City fire marshals declared the fire an accident caused by a candle. Jim Long, a department spokesman, said the candle and Tighani were found upstairs.
Candles are a leading cause of fires in New York City, and two-thirds of the deadly fires here involve smoke alarms that don’t work, Mr. Long said. “It’s a preventable fire that gets a head-start, gets advanced and takes a life,” he said.
Tyree Carrow, who shared the cellphone video with The New York Times, said he was about to go to sleep when he heard screams and then the sound of glass breaking from across the street. Mr. Carrow, 23, said he and his mother went to the front door thinking, “Someone’s arguing, having a fight outside.”
“So then we open up the front door and we just see flames coming out of the house — a bunch of smoke, flames, and then just big booms and glass falling, and people screaming,” he said.
Mr. Carrow said he saw about a half-dozen people, adults and children, coming out of the burning house.
Sixty firefighters responded, and it took them nearly an hour to bring the blaze under control, according to the Fire Department.

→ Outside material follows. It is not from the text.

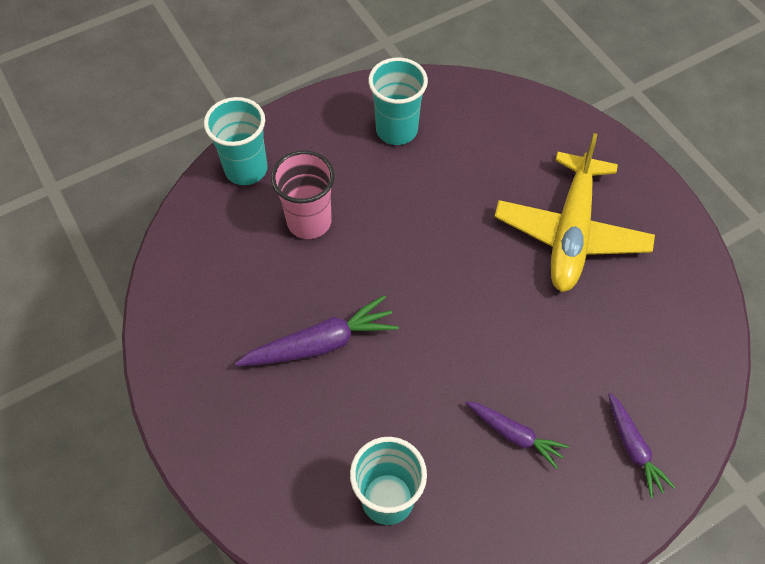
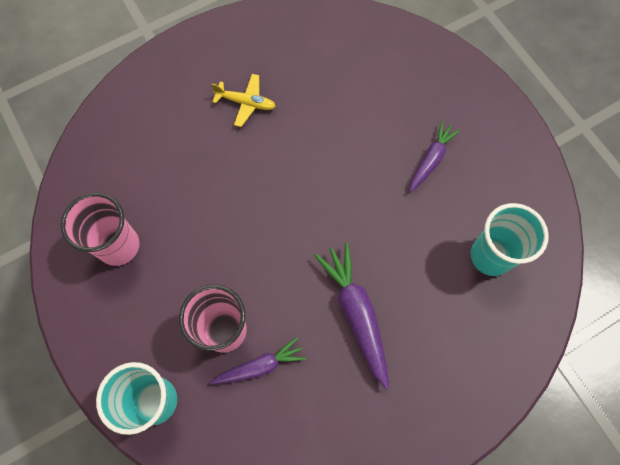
camera: 90 degrees left, 10 degrees up
(396, 130) = (119, 246): turquoise cup -> pink cup
(570, 232) = (246, 103): yellow plane -> yellow plane, size x0.45
(633, 448) = (435, 80): purple carrot -> purple carrot (260, 366)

The tragedy recalled a Bronx fire in 2016 that killed two baby sisters left alone with burning incense while their mother did laundry. The Fire Department has said a third of all candle fires begin when the flames are left unattended; officials posted a video on Twitter on Sunday reminding people how to use candles safely.
Tighani’s house was still standing on Sunday afternoon, when two contractors arrived with sheets of plywood and nail guns to board up the burned-out upstairs windows.
From the outside, the first floor looked almost untouched by the fire. But a vacate order was duct-taped to the front door glass, and ashy debris sat in piles below the second story’s side windows, which were ringed by scorch marks and remnants of exterior siding that hung in melted strips.
The Department of Buildings said it had never received a complaint about the house. But after the fire, city building inspectors discovered the cellar of the house had been illegally converted to an apartment. The inspectors issued violations to the owner and ordered the property vacated, according to the buildings agency.
Mr. Sundar, 40, said that on Sunday morning he had come outside after hearing the commotion, and saw smoke pouring from the house next door. Mr. Sundar said he called 911 and then saw two boys, who he believed to be Tighani’s brothers, flee the house by jumping from the second floor.
The first boy out was a teenager who struggled to wedge himself through an upstairs window above the house’s side driveway. Mr. Sundar said he climbed onto the roof of a parked vehicle to reach up and help the boy down.
“I was too short, and he’s stuck — and the window can’t open all the way so he’s stuck, half of his body out,” Mr. Sundar said. “But the smoke was so thick after that I can’t see, and he can’t see either.”
That was when the teenager jumped through the window and fell to the curb below, and walked bleeding from his injuries to sit on a stoop across the street, Mr. Sundar said.
Patches of blood and bloody footprints were still visible on the walkway hours later.
Mr. Sundar said he stepped into the house to try to help but was driven back by flames. He said firefighters arrived within minutes but the blaze “spread so fast there was nothing they could do.”
“By the time the truck rolled up and they pulled out the hose the house was already engulfed,” he said.